The beginning of a new year is a natural time to reflect on the recent past and prepare for the action yet to come. I have just completed my first six months as dean at Michigan Ross. Currently I am working with my leadership team, as well as Ross faculty, staff, students, alumni, advisory boards, and other key constituents to frame a strategic plan that will shape our school’s future. Timed for release late this summer, the plan will be informed by my early priorities: globalization, executive education, entrepreneurship, and innovation around action-based learning. Of course, that’s just the beginning. I eagerly anticipate the variety of new issues and opportunities that emerge each day.
Shortly after my arrival in July 2011, I appointed an associate dean for global initiatives.
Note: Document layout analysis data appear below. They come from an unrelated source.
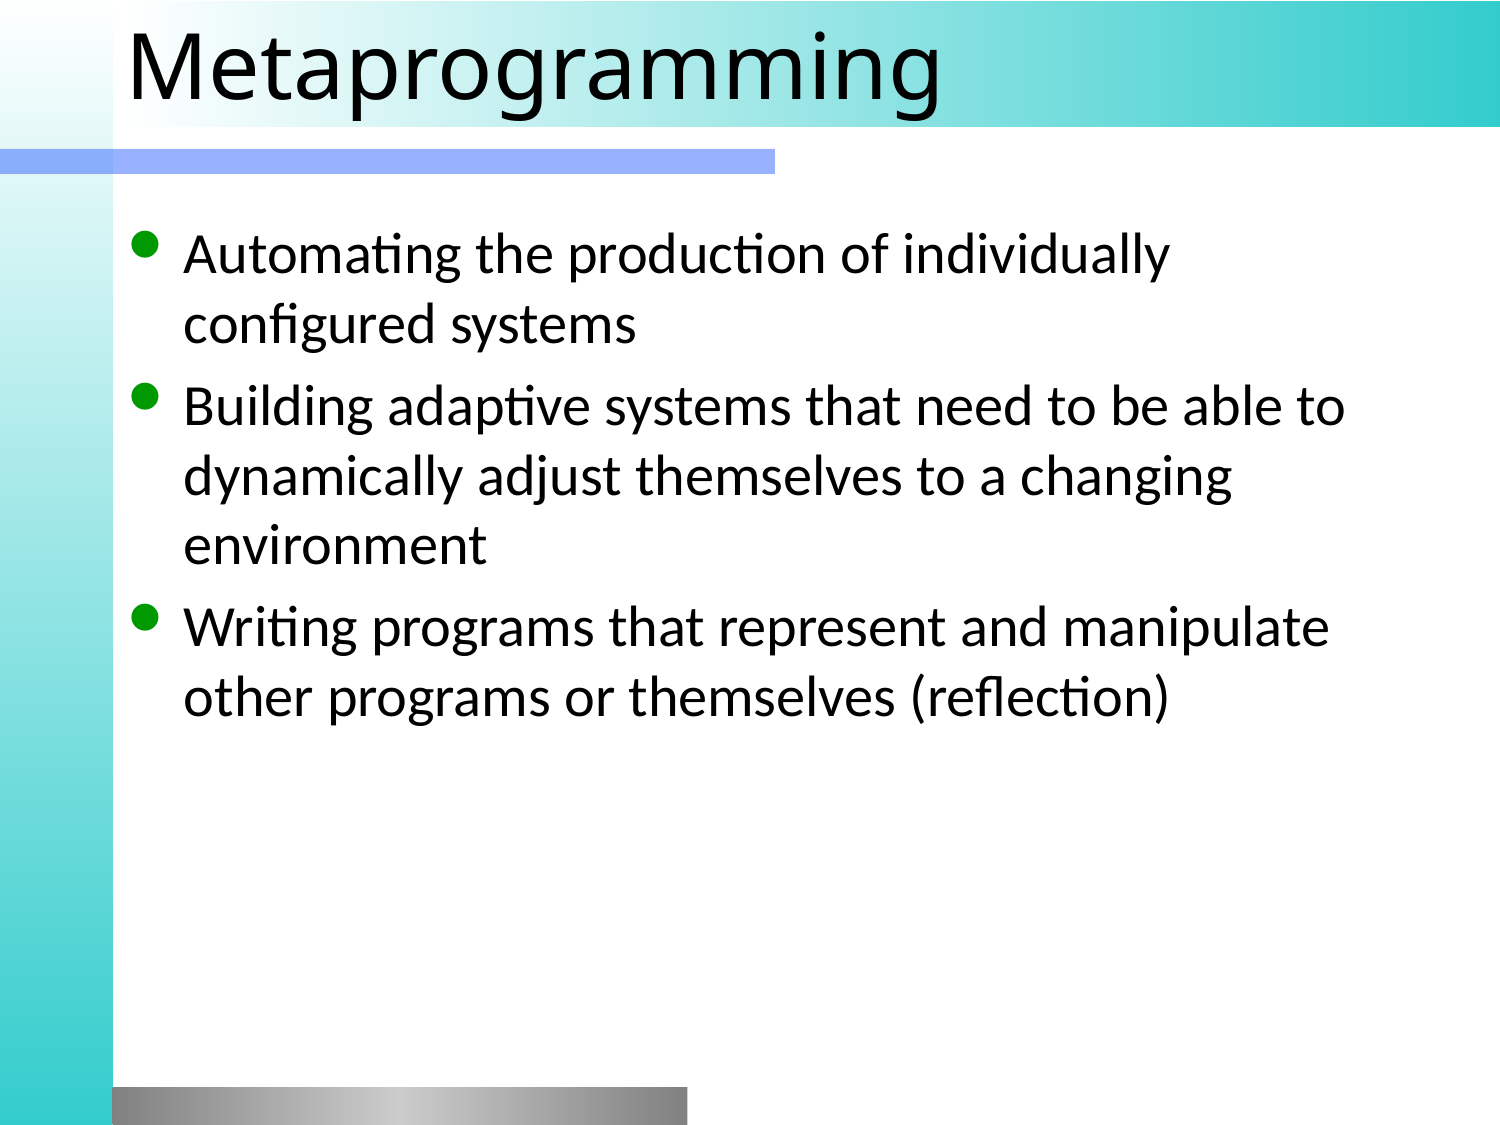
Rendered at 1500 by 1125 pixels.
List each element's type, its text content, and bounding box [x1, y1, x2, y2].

list Automating the production of individually configured systems Building adaptive systems that need to be able to dynamically adjust themselves to a changing environment Writing programs that represent and manipulate other programs or themselves (reflection) [112, 207, 1388, 1073]
title Metaprogramming [110, 0, 1500, 126]
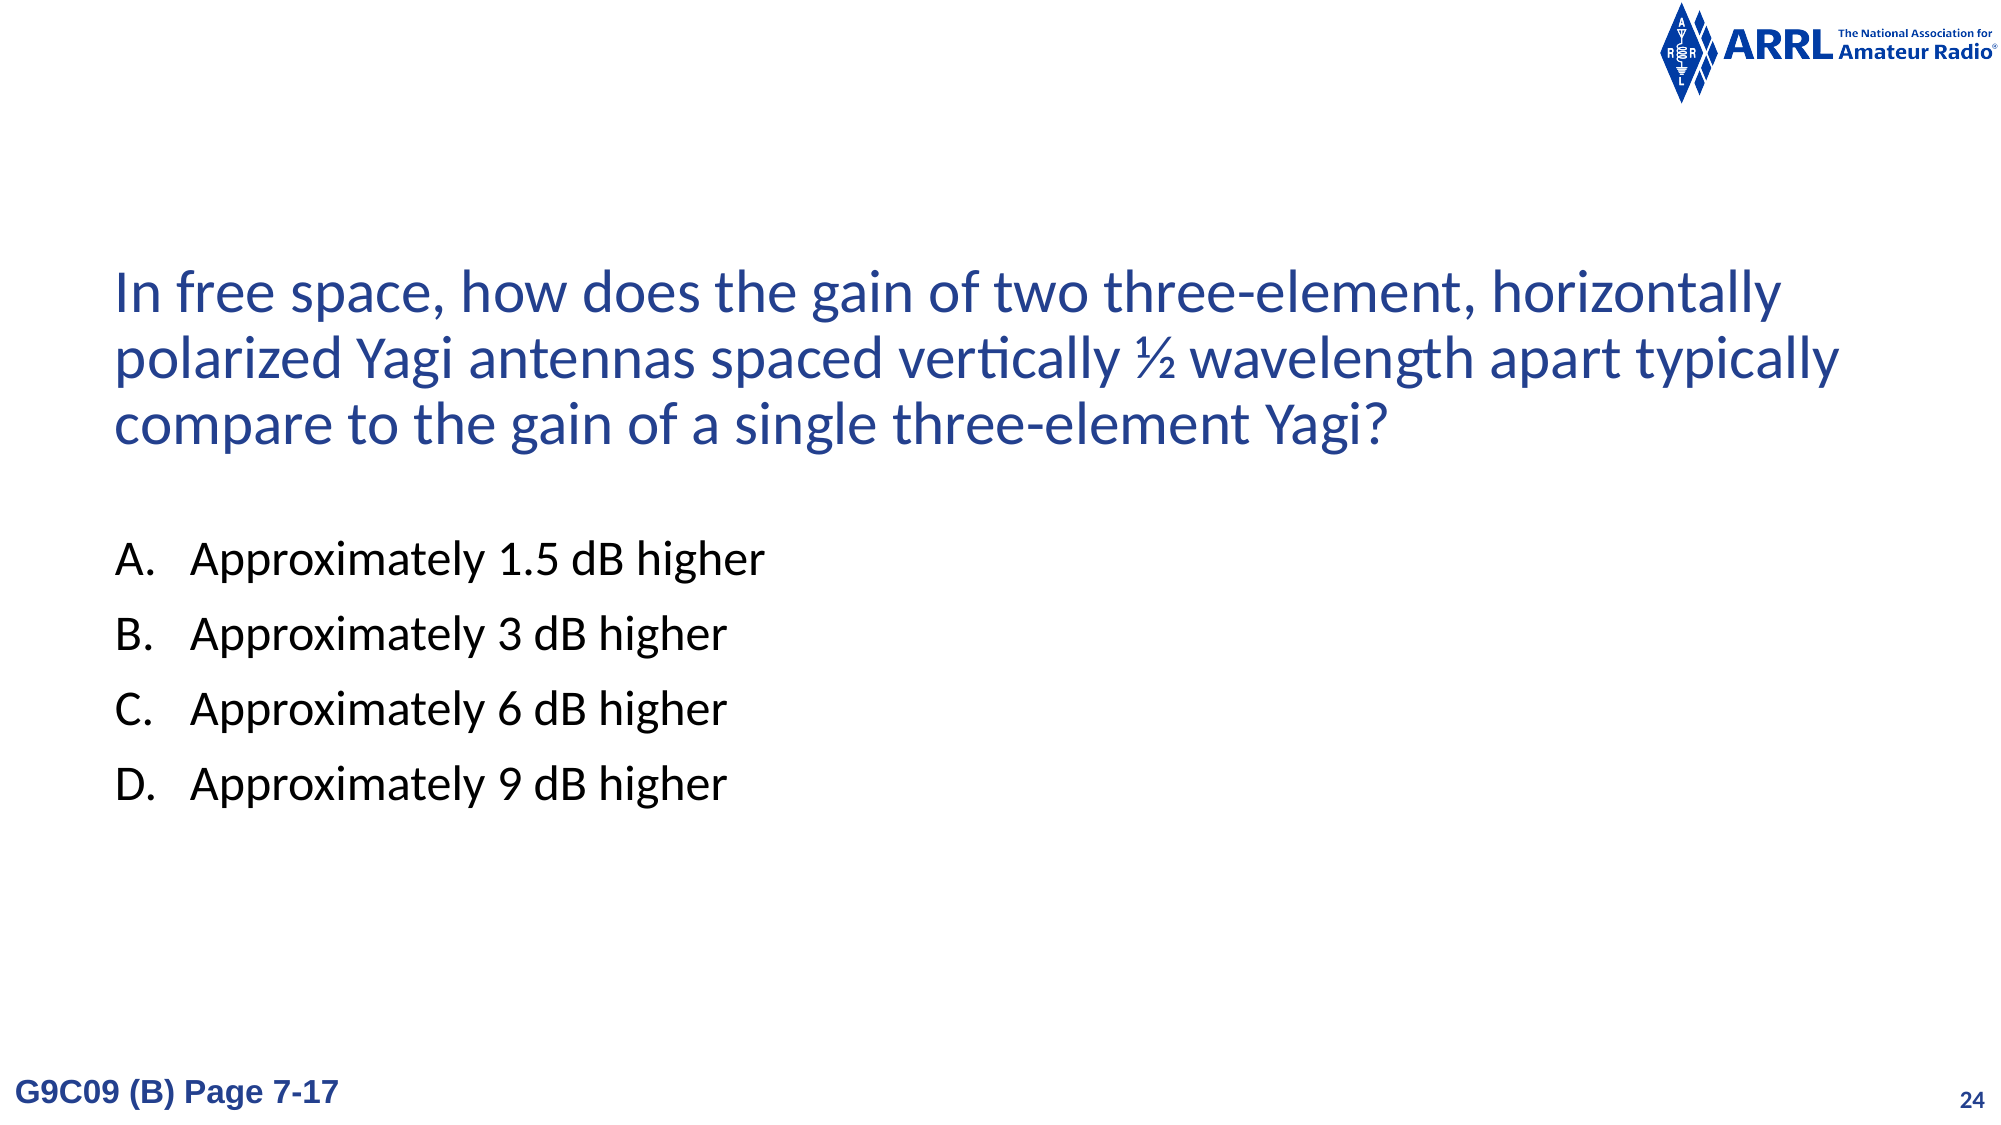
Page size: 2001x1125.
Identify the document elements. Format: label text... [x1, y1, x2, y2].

text_box G9C09 (B) Page 7-17 [0, 1062, 1313, 1118]
picture [1658, 0, 1999, 106]
title In free space, how does the gain of two three-element, horizontally polarized Yagi antennas spaced vertically 1⁄2 wavelength apart typically compare to the gain of a single three-element Yagi? [99, 249, 1900, 468]
list Approximately 1.5 dB higher Approximately 3 dB higher Approximately 6 dB higher Approximately 9 dB higher [99, 525, 1900, 1005]
text_box 24 [1875, 1076, 2000, 1121]
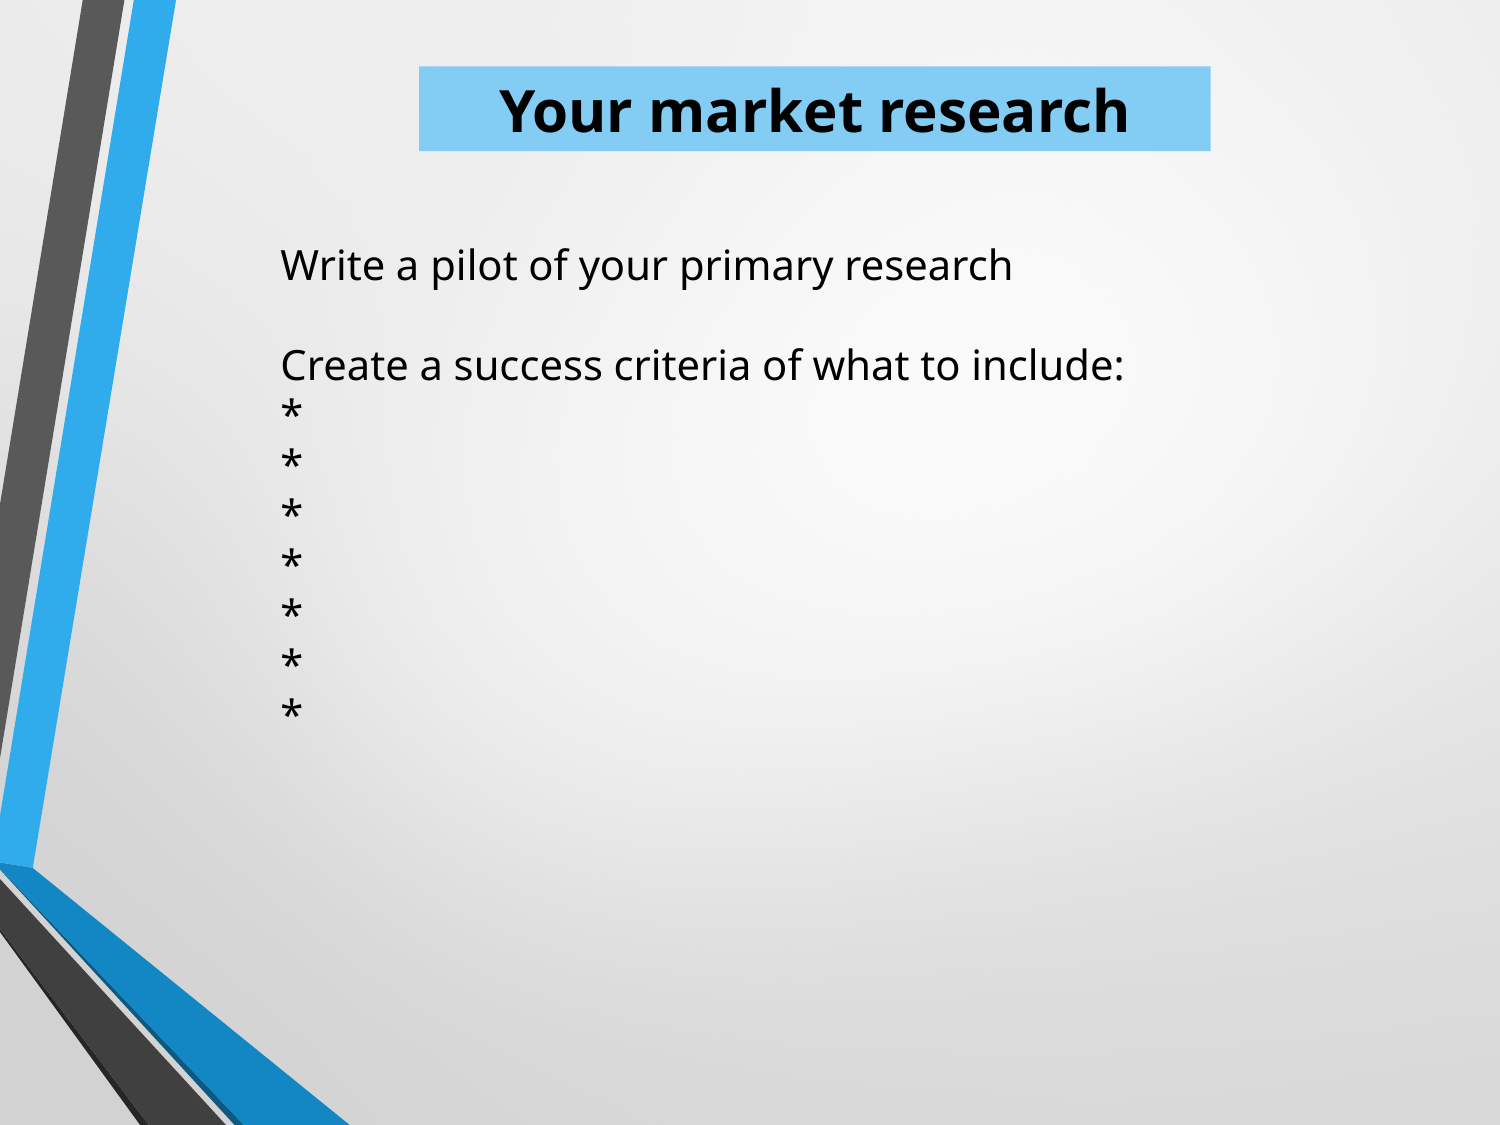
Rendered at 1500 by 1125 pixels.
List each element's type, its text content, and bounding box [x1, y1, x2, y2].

The goal is to coordinate our multifaceted relationships and identify new opportunities to deliver globalization across all business programs. We’ve conducted a complete inventory of our global activities and discovered that, while we are doing more than it might first appear, we can integrate our efforts more effectively and go deeper than before. In 2012, we’ll focus on academic and research activities, as well as alumni and corporate outreach. This includes custom executive education, in-country student projects, and new knowledge creation.
Much of our early attention will be on India, where Ross has a vibrant alumni network and a long history of corporate partnerships. In fact, our students are set to embark on approximately five in-country projects with Indian firms this spring under the auspices of the school’s new C.K. Prahalad Initiative. The Prahalad Initiative is named for the late Ross professor and management guru who was deeply passionate about the role of business in alleviating poverty.
In late 2011, I announced we would debut our top-ranked Executive MBA Program in Los Angeles this fall. For the first time, we will bring the Michigan Ross faculty and top-ranked curriculum to extremely busy executives who would otherwise not travel outside the region for a long-term degree program. As for non-degree executive education, we continue to grow our portfolio of open-enrollment offerings. We also are working toward partnerships that will facilitate degree and non-degree graduate business education in Southeast Asia.
In fall 2012, we’ll debut the Master of Entrepreneurship Program, a unique collaboration between Michigan Ross and the College of Engineering (COE). Our two faculties, along with partners in the Zell Lurie Institute for Entrepreneurial Studies at Ross and the COE’s Center for Entrepreneurship, have created a truly special curriculum that can’t be found in a conventional business or engineering program.
Innovation Around Action-Based Learning
In 1992, Michigan Ross introduced the innovative Multidisciplinary Action Projects (MAP) course, an intensive field-study experience in which teams of students spend an entire semester collaborating to resolve high-stakes business challenges inside actual organizations. Since then, Ross students have executed more than 1,500 projects for 750 organizations worldwide. Experiential learning is a true differentiator in our graduate programs, especially in the global context. Our faculty committee is examining ways to further develop exceptional individual and team capabilities in our students to deliver value on business issues. Effective project management and intercultural communication will get increasing attention as more international projects come on line.
It’s an understatement to say my first six months as dean have been incredibly busy and challenging. I’ve created a new leadership team, established some key priorities, and accomplished several goals, both large and small. And whether I am introducing a keynote speaker at a student-run event or managing the complex set of activities required to launch our EMBA Program in Los Angeles, I am motivated by the same thing: to ensure academic and organizational excellence at Michigan Ross.